La commission des lois a souhaité simplifier le socle procédural commun et modifier certaines procédures qui apparaissaient comme trop exorbitantes du droit commun. Je n’ignore pas que ce sujet soulève beaucoup de questions et que les propositions de mon rapport vont faire l’objet de débats fournis dans l’hémicycle. Je voudrais, à ce stade, préciser que je ne suis pas bloqué sur la version issue de l’examen du texte par la commission et que nous prendrons le temps, au cours du débat, d’examiner les nombreux amendements qui ont été déposés ces derniers jours. Nous nous efforcerons d’en tirer le meilleur parti ensemble.

M. Philippe Bas, président de la commission des lois. Très bien !

M. Yves Détraigne, rapporteur. Enfin, s’agissant du quatrième et dernier axe du projet de loi, consacré à la justice consulaire et au droit des entreprises en difficulté, la commission des lois a notamment souhaité relever les exigences déontologiques pesant sur les juges consulaires, dans la même ligne que le projet de loi organique rapporté par François Pillet, et soumettre les présidents de tribunaux de commerce à une déclaration de patrimoine. Il a également été décidé d’ouvrir le corps électoral des juges consulaires aux artisans, mettant ainsi en concordance la composition des tribunaux de commerce et leur périmètre de compétence.

Le rapide survol du contenu de ce texte extrêmement dense suffit à montrer l’étendue des questions relatives à la justice qui sont impactées. Mon temps de parole étant limité, je ne vais pas développer ici l’ensemble des modifications que je vous proposerai ni celles qui ont déjà été adoptées par la commission des lois. Je voudrais simplement préciser qu’avec mon collègue François Pillet, en charge du projet de loi organique, nous avons auditionné, comme il l’a souligné avant moi, pas moins de 140 personnes. Sur des textes d’une telle importance, je ne peux que regretter que la procédure accélérée ait été engagée et que, dès aujourd’hui mardi, nous entamions l’examen en séance publique d’un texte que j’ai présenté mercredi dernier seulement en commission des lois. (Applaudissements sur les travées de l'UDI-UC.)
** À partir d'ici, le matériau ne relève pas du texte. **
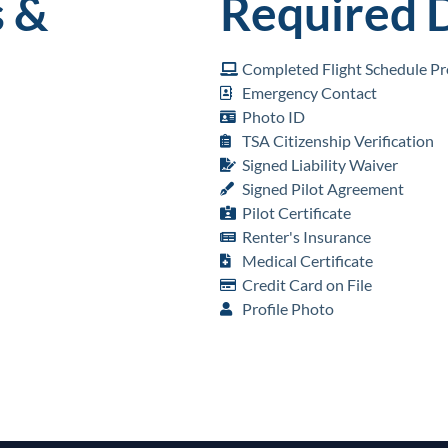
 &
Required 
Completed Flight Schedule Pro
Emergency Contact
Photo ID
TSA Citizenship Verification
Signed Liability Waiver
Signed Pilot Agreement
Pilot Certificate
Renter's Insurance
Medical Certificate
Credit Card on File
Profile Photo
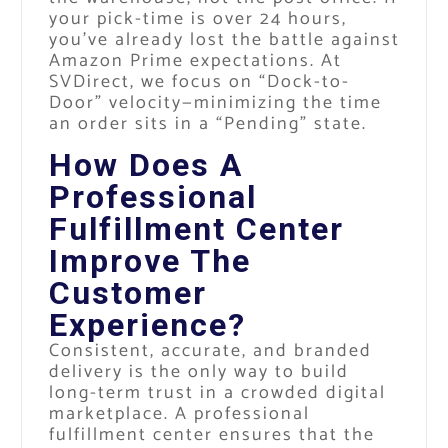
your pick-time is over 24 hours,
you’ve already lost the battle against
Amazon Prime expectations. At
SVDirect, we focus on “Dock-to-
Door” velocity—minimizing the time
an order sits in a “Pending” state.
How Does A
Professional
Fulfillment Center
Improve The
Customer
Experience?
Consistent, accurate, and branded
delivery is the only way to build
long-term trust in a crowded digital
marketplace. A professional
fulfillment center ensures that the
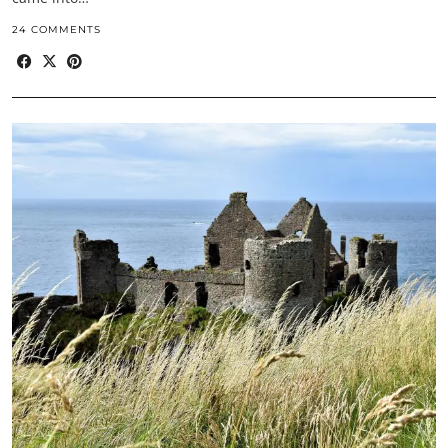
24 COMMENTS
Mme Esther Benbassa. Très bien !

M. Yves Détraigne, rapporteur. Un tel texte, qui a vocation – si l’on en croit son titre – à adapter l’organisation et le fonctionnement de la justice au défi du XXIe siècle, aurait sans aucun doute mérité un meilleur traitement. Nous ne serons certes plus présents à la fin du siècle, mais, quelles que soient les bonnes idées de ces textes et la qualité du travail que nous accomplirons, je doute que la justice ne soit pas encore réformée d’ici là, ou alors la France ne sera plus la France et le Parlement français ne sera plus le Parlement français !
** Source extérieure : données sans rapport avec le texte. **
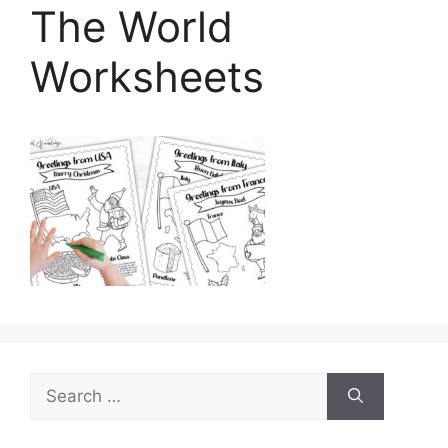
The World
Worksheets
Search
for:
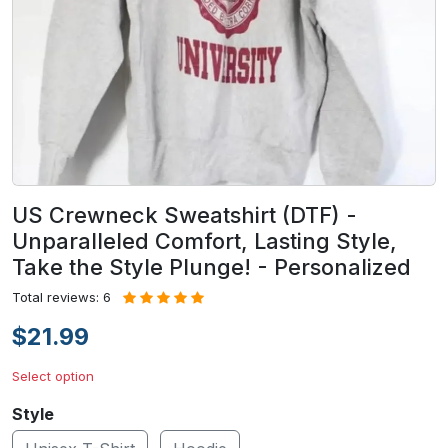
US Crewneck Sweatshirt (DTF) -
Unparalleled Comfort, Lasting Style,
Take the Style Plunge! - Personalized
Total reviews: 6
$21.99
Select option
Style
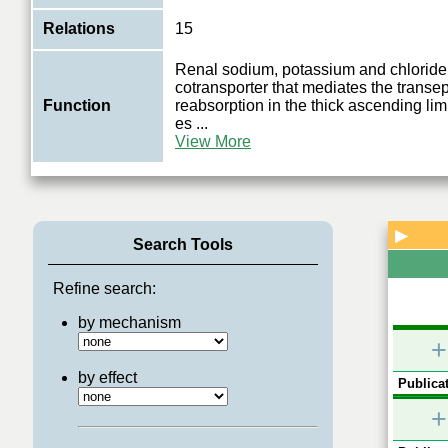
Relations
15
Renal sodium, potassium and chloride
cotransporter that mediates the transep
Function
reabsorption in the thick ascending li
es
...
View More
▶
Search Tools
Refine search:
by mechanism
+
by effect
Publicat
+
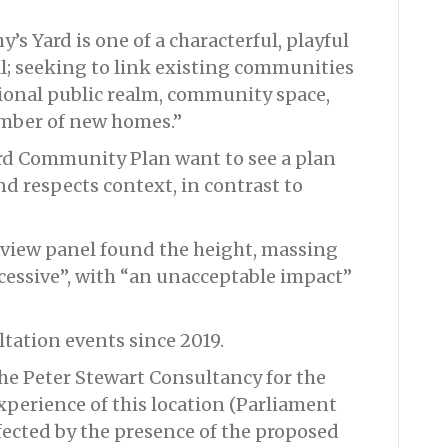
’s Yard is one of a characterful, playful
l; seeking to link existing communities
ional public realm, community space,
umber of new homes.”
d Community Plan want to see a plan
 and respects context, in contrast to
view panel found the height, massing
xcessive”, with “an unacceptable impact”
tation events since 2019.
he Peter Stewart Consultancy for the
xperience of this location (Parliament
fected by the presence of the proposed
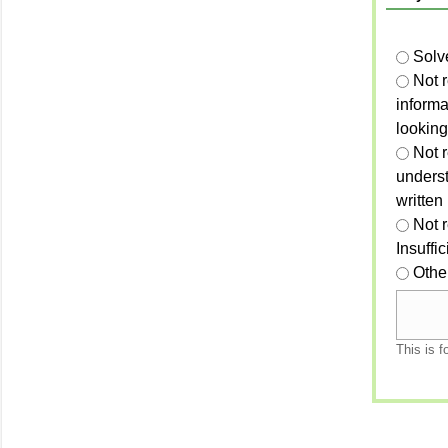
Solv
Not 
informa
looking
Not r
unders
written
Not 
Insuffi
Othe
This is f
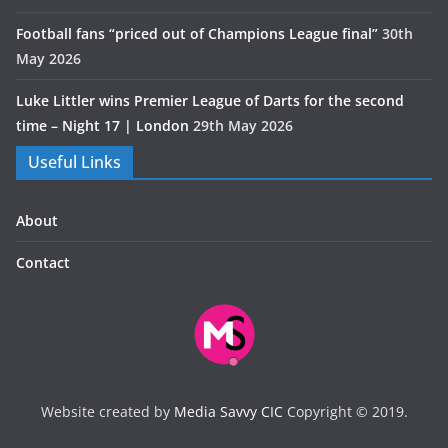
Football fans “priced out of Champions League final”
30th
May 2026
Luke Littler wins Premier League of Darts for the second
time – Night 17 | London
29th May 2026
Useful Links
About
Contact
Website created by
Media Savvy CIC
Copyright © 2019.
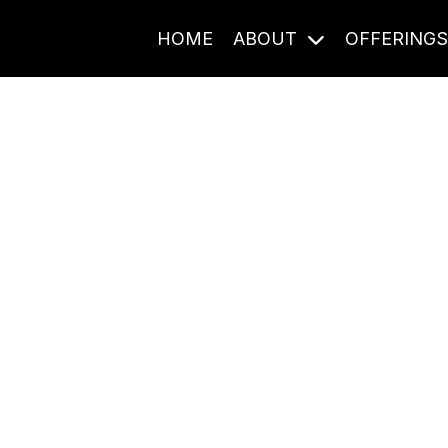
HOME
ABOUT
OFFERING
Journal Entries
ome frequency. Notes, stories, and reflections from the pod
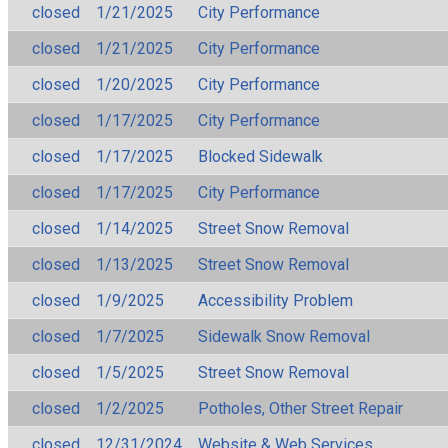
closed
1/21/2025
City Performance
closed
1/21/2025
City Performance
closed
1/20/2025
City Performance
closed
1/17/2025
City Performance
closed
1/17/2025
Blocked Sidewalk
closed
1/17/2025
City Performance
closed
1/14/2025
Street Snow Removal
closed
1/13/2025
Street Snow Removal
closed
1/9/2025
Accessibility Problem
closed
1/7/2025
Sidewalk Snow Removal
closed
1/5/2025
Street Snow Removal
closed
1/2/2025
Potholes, Other Street Repair
closed
12/31/2024
Website & Web Services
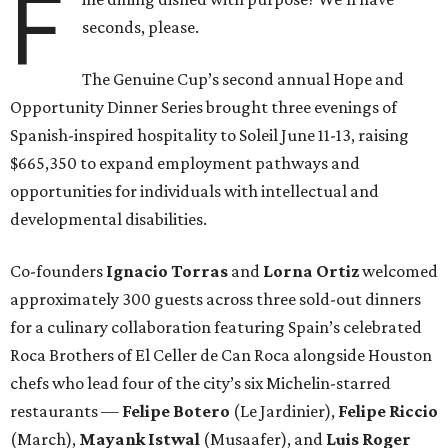
F
seconds, please.
The Genuine Cup’s second annual Hope and
Opportunity Dinner Series brought three evenings of
Spanish-inspired hospitality to Soleil June 11-13, raising
$665,350 to expand employment pathways and
opportunities for individuals with intellectual and
developmental disabilities.
Co-founders
Ignacio
Torras
and
Lorna
Ortiz
welcomed
approximately 300 guests across three sold-out dinners
for a culinary collaboration featuring Spain’s celebrated
Roca Brothers of El Celler de Can Roca alongside Houston
chefs who lead four of the city’s six Michelin-starred
restaurants —
Felipe
Botero
(Le Jardinier),
Felipe
Riccio
(March),
Mayank
Istwal
(Musaafer), and
Luis
Roger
M. Charles Revet. Eh oui !

M. Yves Détraigne, rapporteur. Je souhaite donc que nos débats permettent d’enrichir ce texte et d’approfondir davantage des thèmes qui auraient mérité un examen plus précis que celui auquel nous nous sommes livrés ces derniers jours en raison de la procédure accélérée. La justice est une institution que l’on ne modifie pas tous les jours !

M. Philippe Bas, président de la commission des lois. Et qui a le temps pour elle !

M. Yves Détraigne, rapporteur. Des textes qui prétendent la modifier pour longtemps auraient vraiment mérité, madame la garde des sceaux, que l’on y consacre plus de temps ! (Applaudissements sur les travées de l’UDI-UC et du groupe Les Républicains. – Mme Esther Benbassa et M. René Vandierendonck applaudissent également.)